ENTRIES SHOWN »
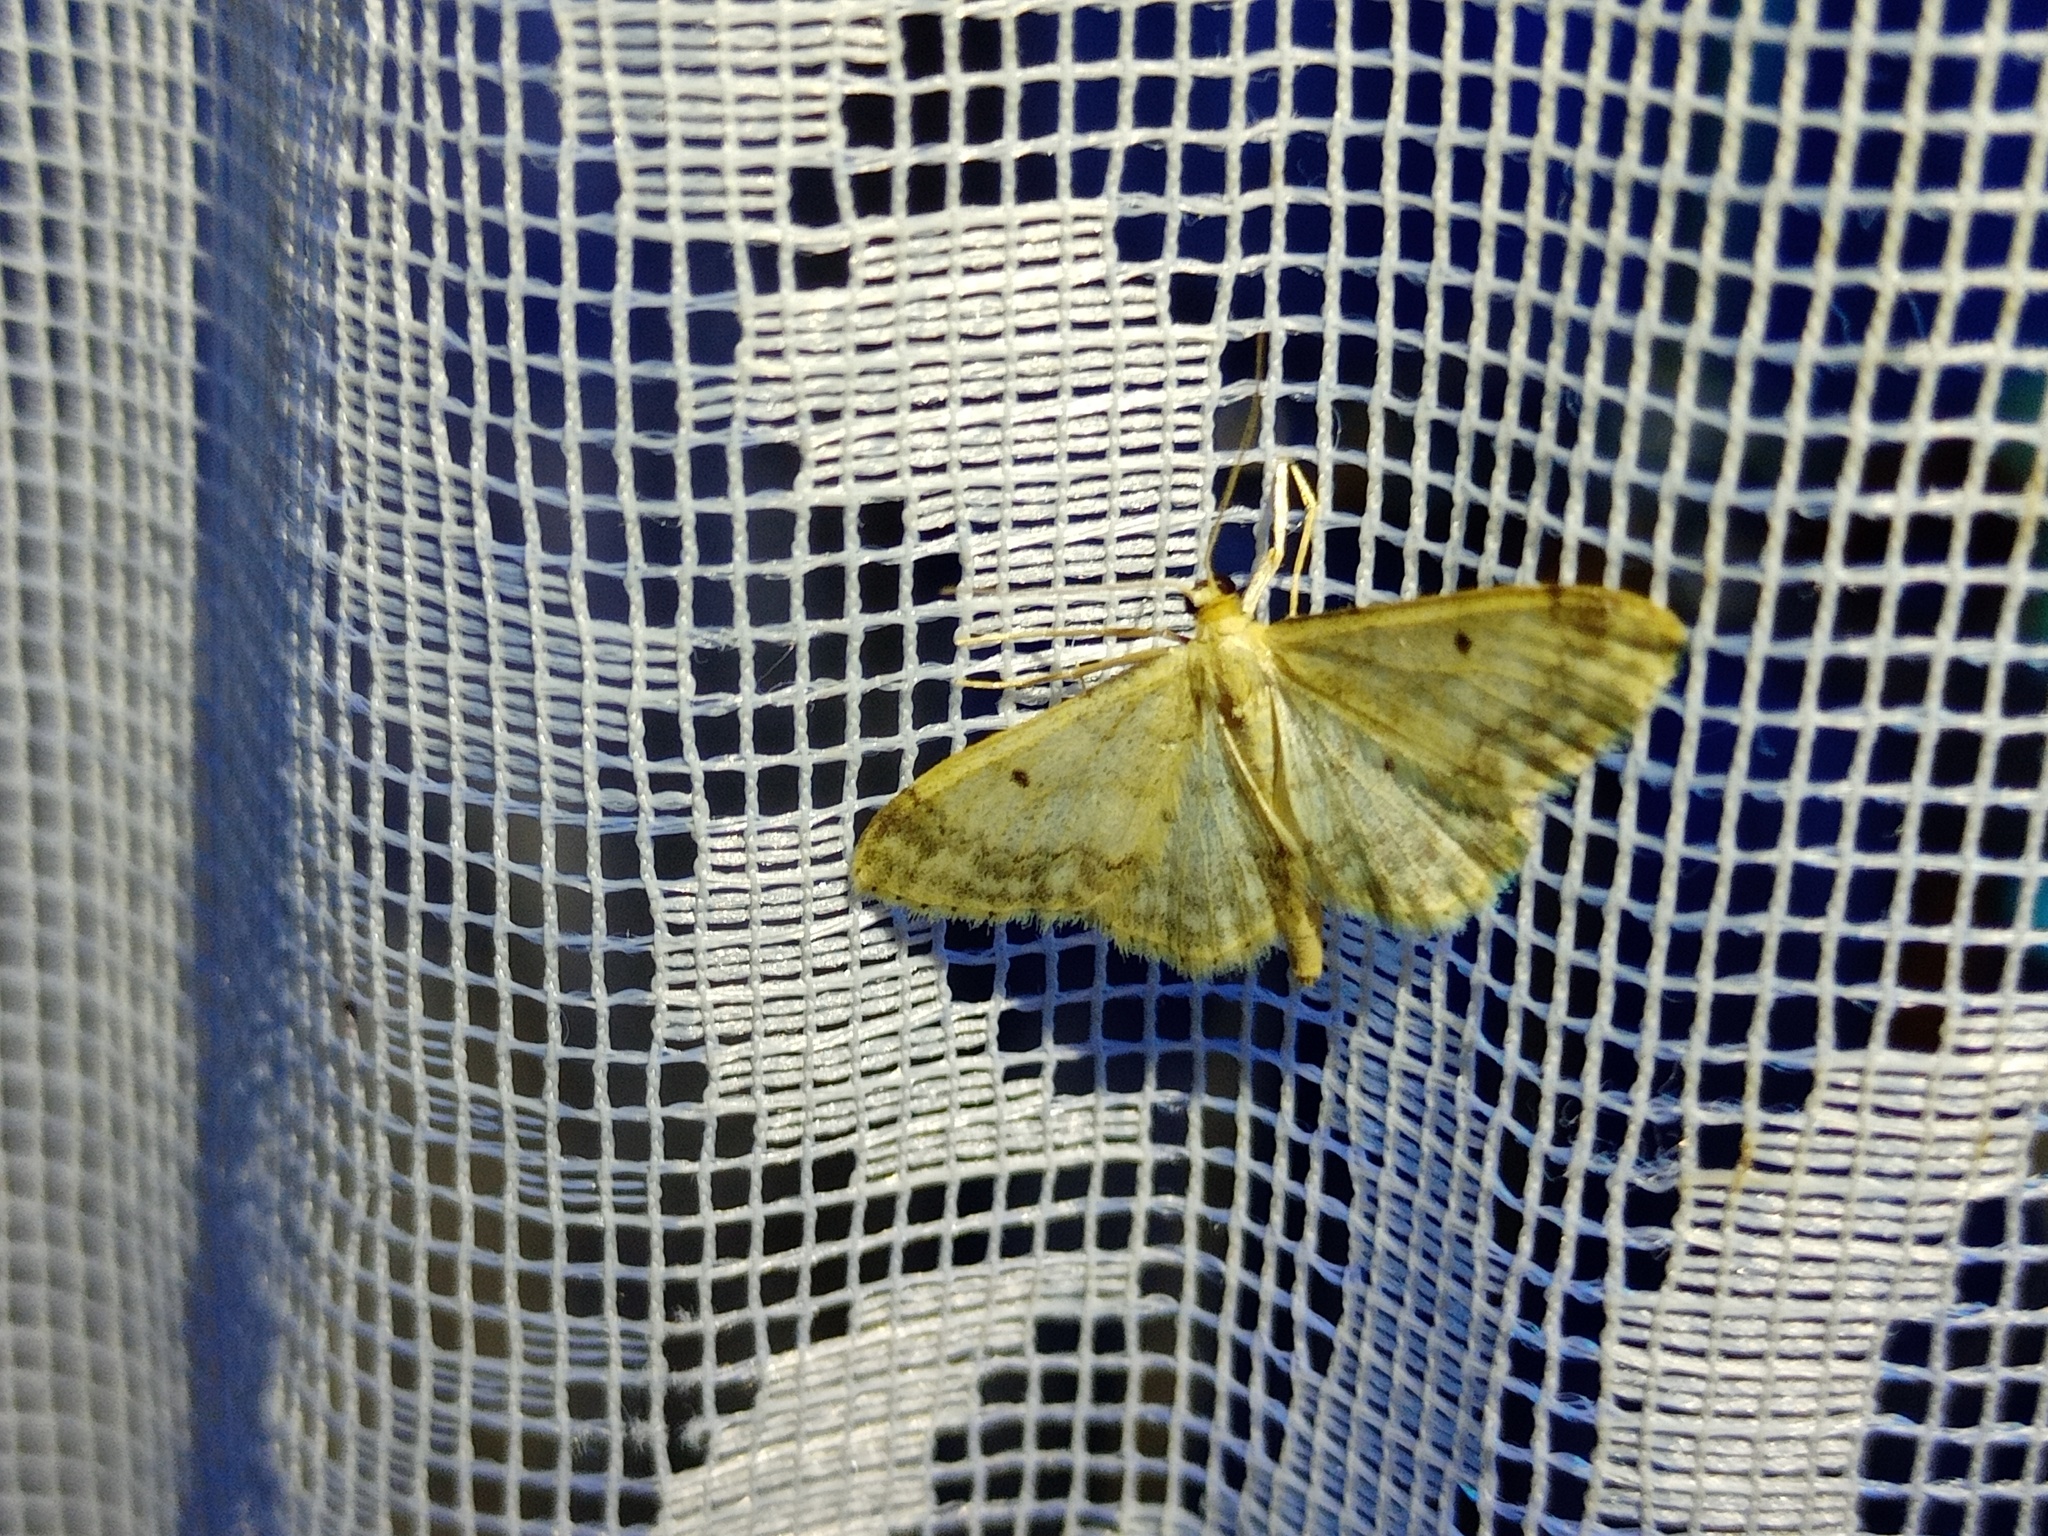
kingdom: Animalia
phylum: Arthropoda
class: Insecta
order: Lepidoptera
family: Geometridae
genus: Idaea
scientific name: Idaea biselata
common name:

OBJECTIVE »
Reproduce every line of the records above word for word, leaving out the pictures.

RESULT FOR THIS TASK »
kingdom: Animalia
phylum: Arthropoda
class: Insecta
order: Lepidoptera
family: Geometridae
genus: Idaea
scientific name: Idaea biselata
common name:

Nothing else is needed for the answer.